One way around this is to look at obesity within the United States instead. It's true that there is cultural variation within the United States, but presumably it's less important than among the OECD countries; and a wide distribution of populations between the different states (which are the unit over which population, obesity and income data are most conveniently available), but it's not so skewed as the distribution of population in the OECD. Anyway, we can get somewhere with this:

The best-fit line has a slope of 11.45±11.33 (that's a standard error, not a confidence interval). So this provides * very weak * evidence for positive correlation (that is, the result is compatible with the two variables being uncorrelated and their being weakly correlated, but not with their being negatively correlated or strongly positively correlated). Any relationship in these data is far-from-striking.

Can we conclude anything useful from this? Not a lot, frankly, beyond that you shouldn't assume that somebody else's statistics are right just because they disagree with Polly Toynbee. I'm suspicious of this sort of thing anyway, because there's no explanation of how income inequality is supposed to make people obese. Toynbee seems to think it's (roughly) something to do with self-esteem, but doesn't really offer any evidence for this. I doubt that anyone's likely to get to the bottom of this one just using summary statistics.
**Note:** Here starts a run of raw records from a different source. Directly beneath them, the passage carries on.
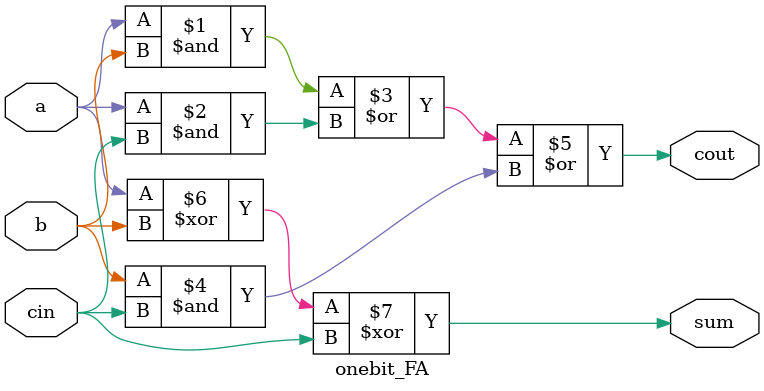
<source format=v>
module top_module( 
    input [99:0] a, b,
    input cin,
    output cout,
    output [99:0] sum );

    wire [99:0] cwire;
    
    onebit_FA FA1(a[0], b[0], cin, cwire[0], sum[0]);
    onebit_FA FA2(a[99], b[99], cwire[98], cout, sum[99]);
    genvar i;
    generate 
        for(i = 1; i < 99; i++)begin:hundredsbitFA
            onebit_FA FA(a[i], b[i], cwire[i-1], cwire[i], sum[i]);
        end
        
    endgenerate
   
endmodule

module onebit_FA(
    input a, b, cin,
    output cout, sum ); 
    
    assign cout = (a&b)|(a&cin)|(b&cin);
    assign sum = a ^ b ^ cin;
endmodule

</source>
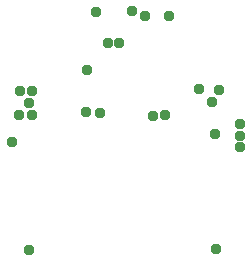
<source format=gbr>
G04 EAGLE Gerber RS-274X export*
G75*
%MOMM*%
%FSLAX34Y34*%
%LPD*%
%INSoldermask Bottom*%
%IPPOS*%
%AMOC8*
5,1,8,0,0,1.08239X$1,22.5*%
G01*
%ADD10C,0.959600*%


D10*
X96000Y123000D03*
X162500Y120032D03*
X206000Y6500D03*
X47500Y6000D03*
X134500Y208000D03*
X146000Y204500D03*
X104000Y207500D03*
X50000Y140500D03*
X48000Y130500D03*
X50000Y120500D03*
X40000Y140500D03*
X123500Y181000D03*
X114500Y181000D03*
X166000Y204500D03*
X208500Y141500D03*
X191500Y142094D03*
X202500Y131500D03*
X39068Y120000D03*
X205500Y104500D03*
X97000Y158568D03*
X33000Y97500D03*
X108000Y122000D03*
X152412Y119900D03*
X226500Y113000D03*
X226500Y103000D03*
X226500Y93000D03*
M02*

</source>
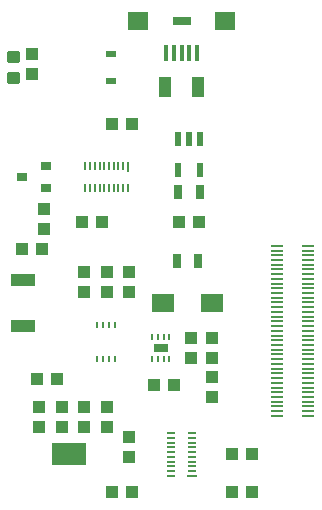
<source format=gbr>
G04 EAGLE Gerber RS-274X export*
G75*
%MOMM*%
%FSLAX34Y34*%
%LPD*%
%INSolderpaste Top*%
%IPPOS*%
%AMOC8*
5,1,8,0,0,1.08239X$1,22.5*%
G01*
%ADD10R,1.140000X0.200000*%
%ADD11R,1.000000X1.100000*%
%ADD12R,0.250000X0.601600*%
%ADD13R,1.000000X1.800000*%
%ADD14R,0.400000X1.400000*%
%ADD15R,1.800000X1.500000*%
%ADD16R,1.500000X0.700000*%
%ADD17C,0.300000*%
%ADD18R,0.800000X1.200000*%
%ADD19R,0.250000X0.500000*%
%ADD20R,1.300000X0.700000*%
%ADD21R,1.100000X1.000000*%
%ADD22R,1.900000X1.500000*%
%ADD23R,0.550000X1.200000*%
%ADD24R,2.000000X1.100000*%
%ADD25R,0.900000X0.800000*%
%ADD26R,0.830000X0.630000*%
%ADD27R,2.844800X1.981200*%
%ADD28R,0.200000X0.800000*%
%ADD29R,0.200000X0.900000*%
%ADD30R,0.800000X0.200000*%
%ADD31R,0.900000X0.200000*%


D10*
X259600Y229798D03*
X233200Y229798D03*
X259600Y225798D03*
X233200Y225798D03*
X259600Y221798D03*
X233200Y221798D03*
X259600Y217798D03*
X233200Y217798D03*
X259600Y213798D03*
X233200Y213798D03*
X259600Y209798D03*
X233200Y209798D03*
X259600Y205798D03*
X233200Y205798D03*
X259600Y201798D03*
X233200Y201798D03*
X259600Y197798D03*
X233200Y197798D03*
X259600Y193798D03*
X233200Y193798D03*
X259600Y189798D03*
X233200Y189798D03*
X259600Y185798D03*
X233200Y185798D03*
X259600Y181798D03*
X233200Y181798D03*
X259600Y177798D03*
X233200Y177798D03*
X259600Y173798D03*
X233200Y173798D03*
X259600Y169798D03*
X233200Y169798D03*
X259600Y165798D03*
X233200Y165798D03*
X259600Y161798D03*
X233200Y161798D03*
X259600Y157798D03*
X233200Y157798D03*
X259600Y153798D03*
X233200Y153798D03*
X259600Y149798D03*
X233200Y149798D03*
X259600Y145798D03*
X233200Y145798D03*
X259600Y141798D03*
X233200Y141798D03*
X259600Y137798D03*
X233200Y137798D03*
X259600Y133798D03*
X233200Y133798D03*
X259600Y129798D03*
X233200Y129798D03*
X259600Y125798D03*
X233200Y125798D03*
X259600Y121798D03*
X233200Y121798D03*
X259600Y117798D03*
X233200Y117798D03*
X259600Y113798D03*
X233200Y113798D03*
X259600Y109798D03*
X233200Y109798D03*
X259600Y105798D03*
X233200Y105798D03*
X259600Y101798D03*
X233200Y101798D03*
X259600Y97798D03*
X233200Y97798D03*
X259600Y93798D03*
X233200Y93798D03*
X259600Y89798D03*
X233200Y89798D03*
X259600Y233798D03*
X233200Y233798D03*
D11*
X31750Y97400D03*
X31750Y80400D03*
X50800Y97400D03*
X50800Y80400D03*
D12*
X96200Y166862D03*
X91200Y166862D03*
X86200Y166862D03*
X81200Y166862D03*
X96200Y138092D03*
X91200Y138092D03*
X86200Y138092D03*
X81200Y138092D03*
D11*
X69850Y97400D03*
X69850Y80400D03*
X88900Y194700D03*
X88900Y211700D03*
X69850Y194700D03*
X69850Y211700D03*
X88900Y97400D03*
X88900Y80400D03*
X107950Y211700D03*
X107950Y194700D03*
D13*
X166400Y368300D03*
X138400Y368300D03*
D14*
X152400Y397180D03*
X158900Y397180D03*
X165400Y397180D03*
X145900Y397180D03*
X139400Y397180D03*
D15*
X189240Y424180D03*
D16*
X152400Y424180D03*
D15*
X115560Y424180D03*
D11*
X25400Y378850D03*
X25400Y395850D03*
D17*
X13660Y390080D02*
X6660Y390080D01*
X6660Y397080D01*
X13660Y397080D01*
X13660Y390080D01*
X13660Y392930D02*
X6660Y392930D01*
X6660Y395780D02*
X13660Y395780D01*
X13660Y372540D02*
X6660Y372540D01*
X6660Y379540D01*
X13660Y379540D01*
X13660Y372540D01*
X13660Y375390D02*
X6660Y375390D01*
X6660Y378240D02*
X13660Y378240D01*
D18*
X166480Y220980D03*
X148480Y220980D03*
D19*
X132120Y137820D03*
X127120Y137820D03*
X142120Y137820D03*
X137120Y137820D03*
X137120Y156820D03*
X132120Y156820D03*
X127120Y156820D03*
X142120Y156820D03*
D20*
X134620Y147320D03*
D11*
X177800Y138820D03*
X177800Y155820D03*
X177800Y105800D03*
X177800Y122800D03*
X160020Y155820D03*
X160020Y138820D03*
D21*
X128660Y115570D03*
X145660Y115570D03*
D22*
X136980Y185420D03*
X177980Y185420D03*
D23*
X168250Y324151D03*
X158750Y324151D03*
X149250Y324151D03*
X149250Y298149D03*
X168250Y298149D03*
D18*
X167750Y279400D03*
X149750Y279400D03*
D21*
X167250Y254000D03*
X150250Y254000D03*
X93100Y336550D03*
X110100Y336550D03*
X84700Y254000D03*
X67700Y254000D03*
X194700Y57150D03*
X211700Y57150D03*
D11*
X107950Y55000D03*
X107950Y72000D03*
D21*
X194700Y25400D03*
X211700Y25400D03*
X110100Y25400D03*
X93100Y25400D03*
D24*
X17780Y204920D03*
X17780Y165920D03*
D21*
X16900Y231140D03*
X33900Y231140D03*
X46600Y120650D03*
X29600Y120650D03*
D25*
X37940Y282600D03*
X37940Y301600D03*
X16940Y292100D03*
D11*
X35560Y265040D03*
X35560Y248040D03*
D26*
X92710Y396310D03*
X92710Y373310D03*
D27*
X57150Y57150D03*
D28*
X106900Y283100D03*
X102900Y283100D03*
X98900Y283100D03*
X94900Y283100D03*
X90900Y283100D03*
X86900Y283100D03*
X82900Y283100D03*
X78900Y283100D03*
X74900Y283100D03*
X70900Y283100D03*
X102900Y301100D03*
X98900Y301100D03*
X94900Y301100D03*
X90900Y301100D03*
X86900Y301100D03*
X82900Y301100D03*
X78900Y301100D03*
X74900Y301100D03*
X70900Y301100D03*
D29*
X106900Y300600D03*
D30*
X143400Y39150D03*
X143400Y43150D03*
X143400Y47150D03*
X143400Y51150D03*
X143400Y55150D03*
X143400Y59150D03*
X143400Y63150D03*
X143400Y67150D03*
X143400Y71150D03*
X143400Y75150D03*
X161400Y43150D03*
X161400Y47150D03*
X161400Y51150D03*
X161400Y55150D03*
X161400Y59150D03*
X161400Y63150D03*
X161400Y67150D03*
X161400Y71150D03*
X161400Y75150D03*
D31*
X160900Y39150D03*
M02*

</source>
(As an aside, you might be wondering what the Gini coefficient is or why it's a useful measure of income inequality. Wikipedia will tell you that it's defined as the area between the Lorenz curve of a distribution and the Lorenz curve of a uniform distribution, which sounds easy to calculate but not obviously meaningful; and MathWorld will tell you that it's the normalised mean of the absolute difference between each pair of incomes in the distribution, which sounds much more sensible but a pain to compute. These two definitions appear to be completely different, but surprisingly enough they turn out to be the same. Isn't that nice?)